Five key aspects of data governance
What is data governance? Well, for one, it is a buzzword. And, with buzzwords, we often forget to slow down and investigate what they actually entail. This article is dedicated to exploring five key aspects of data governance – emphasizing the importance of implementing it from end to end.
1. Applying an End-to-end Perspective
Successful data governance needs to be implemented from end to end, meaning that it encapsulates your entire data landscape from data warehouse to analytics solution. It’s like any process: If it’s not governed all the way, then you cannot control the end result. On the whole, data governance is about making sure that the KPIs on which you are basing your business decisions are correct – having a process in place that ensures that secure data is delivered to end-users.
2. Including the Analytics Solution in Your Data Governance Framework
However, this end-to-end perspective is often overlooked, and it’s quite uncommon that analytics solutions are included in the data governance framework. Companies are generally pretty good at data governance from the data warehouse side, because they believe that, after the data leaves their data warehouse, nothing will alter that data. In reality, this is not the case, largely because of modern analytics tools that enable users to modify data directly inside the tools.
Basically, even if you have world-class data governance for your data warehouse, it doesn’t matter. That’s why it’s important to have end-to-end data governance – you need to include your analytic and visualization tools in your governance framework as well. In fact, some analysts are now explicitly saying “Data & Analytics Governance” instead of “Data Governance.”
3. Leveraging Automation
If you’re relying on people to perform manual processes in order to achieve a properly governed data landscape, you will never have 100% coverage. Data governance processes need to be automated. If you manage to achieve 90% effective governance, that’s good, but you still have that 10% uncertainty looming over all your decisions. And, if you can’t trust the data, nothing else really matters.
Additionally, because the world is changing so fast, the only way for BI tools to keep up is through leveraging automation.

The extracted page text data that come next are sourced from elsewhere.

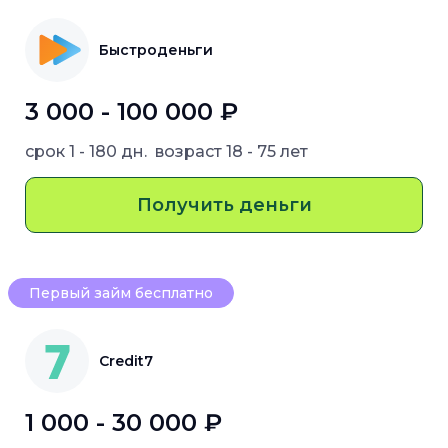
Быстроденьги
3 000 - 100 000 ₽
срок
1 - 180 дн.
возраст
18 - 75 лет
Получить деньги
Первый займ бесплатно
Credit7
1 000 - 30 000 ₽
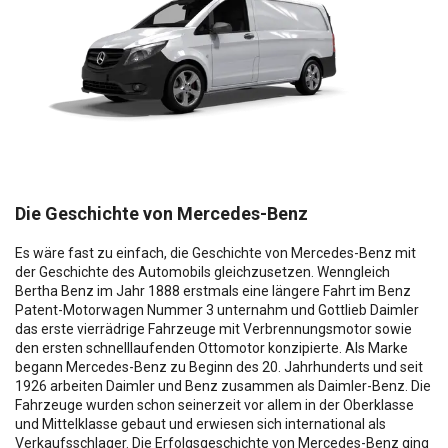
Die Geschichte von Mercedes-Benz
Es wäre fast zu einfach, die Geschichte von Mercedes-Benz mit
der Geschichte des Automobils gleichzusetzen. Wenngleich
Bertha Benz im Jahr 1888 erstmals eine längere Fahrt im Benz
Patent-Motorwagen Nummer 3 unternahm und Gottlieb Daimler
das erste vierrädrige Fahrzeuge mit Verbrennungsmotor sowie
den ersten schnelllaufenden Ottomotor konzipierte. Als Marke
begann Mercedes-Benz zu Beginn des 20. Jahrhunderts und seit
1926 arbeiten Daimler und Benz zusammen als Daimler-Benz. Die
Fahrzeuge wurden schon seinerzeit vor allem in der Oberklasse
und Mittelklasse gebaut und erwiesen sich international als
Verkaufsschlager. Die Erfolgsgeschichte von Mercedes-Benz ging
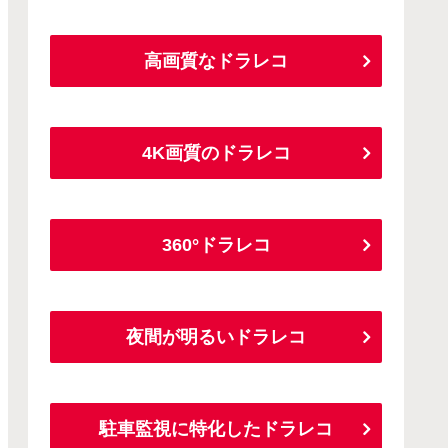
高画質なドラレコ
4K画質のドラレコ
360°ドラレコ
夜間が明るいドラレコ
駐車監視に特化したドラレコ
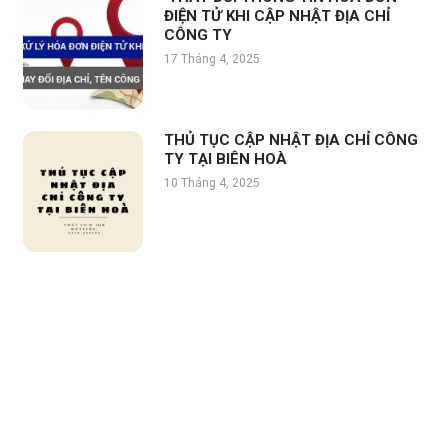
ĐIỆN TỬ KHI CẬP NHẬT ĐỊA CHỈ
CÔNG TY
17 Tháng 4, 2025
THỦ TỤC CẬP NHẬT ĐỊA CHỈ CÔNG
TY TẠI BIÊN HOÀ
10 Tháng 4, 2025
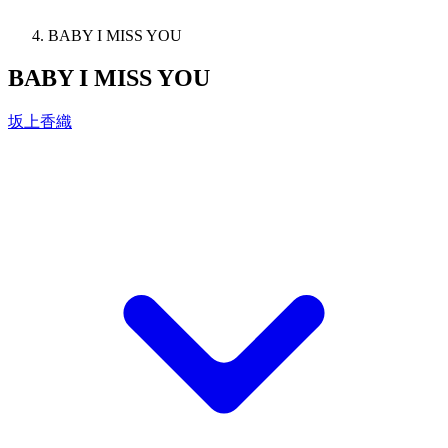
BABY I MISS YOU
BABY I MISS YOU
坂上香織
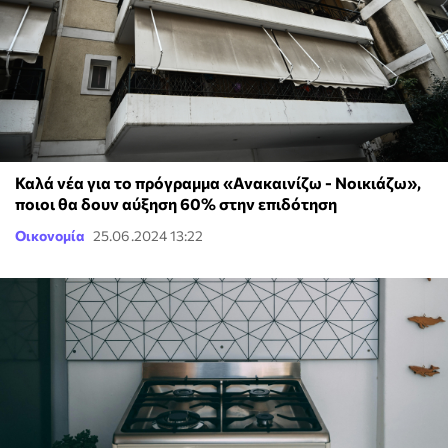
Καλά νέα για το πρόγραμμα «Ανακαινίζω - Νοικιάζω»,
ποιοι θα δουν αύξηση 60% στην επιδότηση
Οικονομία
25.06.2024 13:22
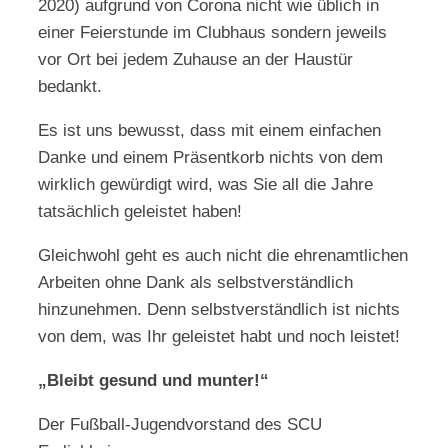
2020) aufgrund von Corona nicht wie üblich in
einer Feierstunde im Clubhaus sondern jeweils
vor Ort bei jedem Zuhause an der Haustür
bedankt.
Es ist uns bewusst, dass mit einem einfachen
Danke und einem Präsentkorb nichts von dem
wirklich gewürdigt wird, was Sie all die Jahre
tatsächlich geleistet haben!
Gleichwohl geht es auch nicht die ehrenamtlichen
Arbeiten ohne Dank als selbstverständlich
hinzunehmen. Denn selbstverständlich ist nichts
von dem, was Ihr geleistet habt und noch leistet!
„Bleibt gesund und munter!“
Der Fußball-Jugendvorstand des SCU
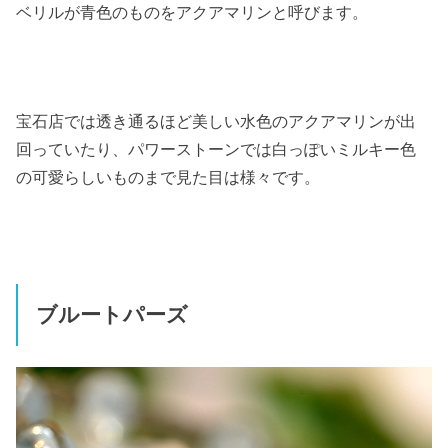
ベリルが青色のものをアクアマリンと呼びます。
宝石店では透き通るほど美しい水色のアクアマリンが出
回っていたり、パワーストーンでは白っぽいミルキー色
の可愛らしいものまで見た目は様々です。
ブルートパーズ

4. Thinking Big, Starting Small, Scaling Fast
It is crucial to approach data governance step-by-step. It’s important to have a “think big, start small and scale fast” practical approach to data governance and the power of approaching it from an outside-in perspective, especially if you use self-service analytics.
Basically, this means starting your data governance efforts with an overview of your entire data landscape, identifying which inconsistencies, objectives and errors are most important, and building your efforts from there.
All in all, this needs to be aligned with the overarching objectives you have as an organization. Are you trying to:
Make it easier for self-service analytics?
Consolidate definitions for your KPIs?
Enable end-users to easily find reports or KPIs they need?
Solve a compliance issue that requires correct documentation?
There are so many different objectives that you can take into consideration, and these are just some examples. The most important thing is that you initially focus your governance efforts on your main business objective. Other issues, gaps and targets will follow.
5. Testing Your Solution to Ensure Continued Alignment to the Governance Strategy
Despite the fact that the entire development environment considers it a default practice to test their code and its results, analytics tools have yet to adopt this. It’s not common to test analytics data. This is probably rooted in the fact that analytics is driven from the business-side — a sector that is not used to governing or testing their data processes.
We encourage analytics users to test their entire solution so that they know that all their data is correct and is aligned with their overall governance framework. Every now and then, technical issues might arise, and it is crucial to be able to act on these proactively. Such issues are hard to spot manually but very easy to test automatically with baseline testing.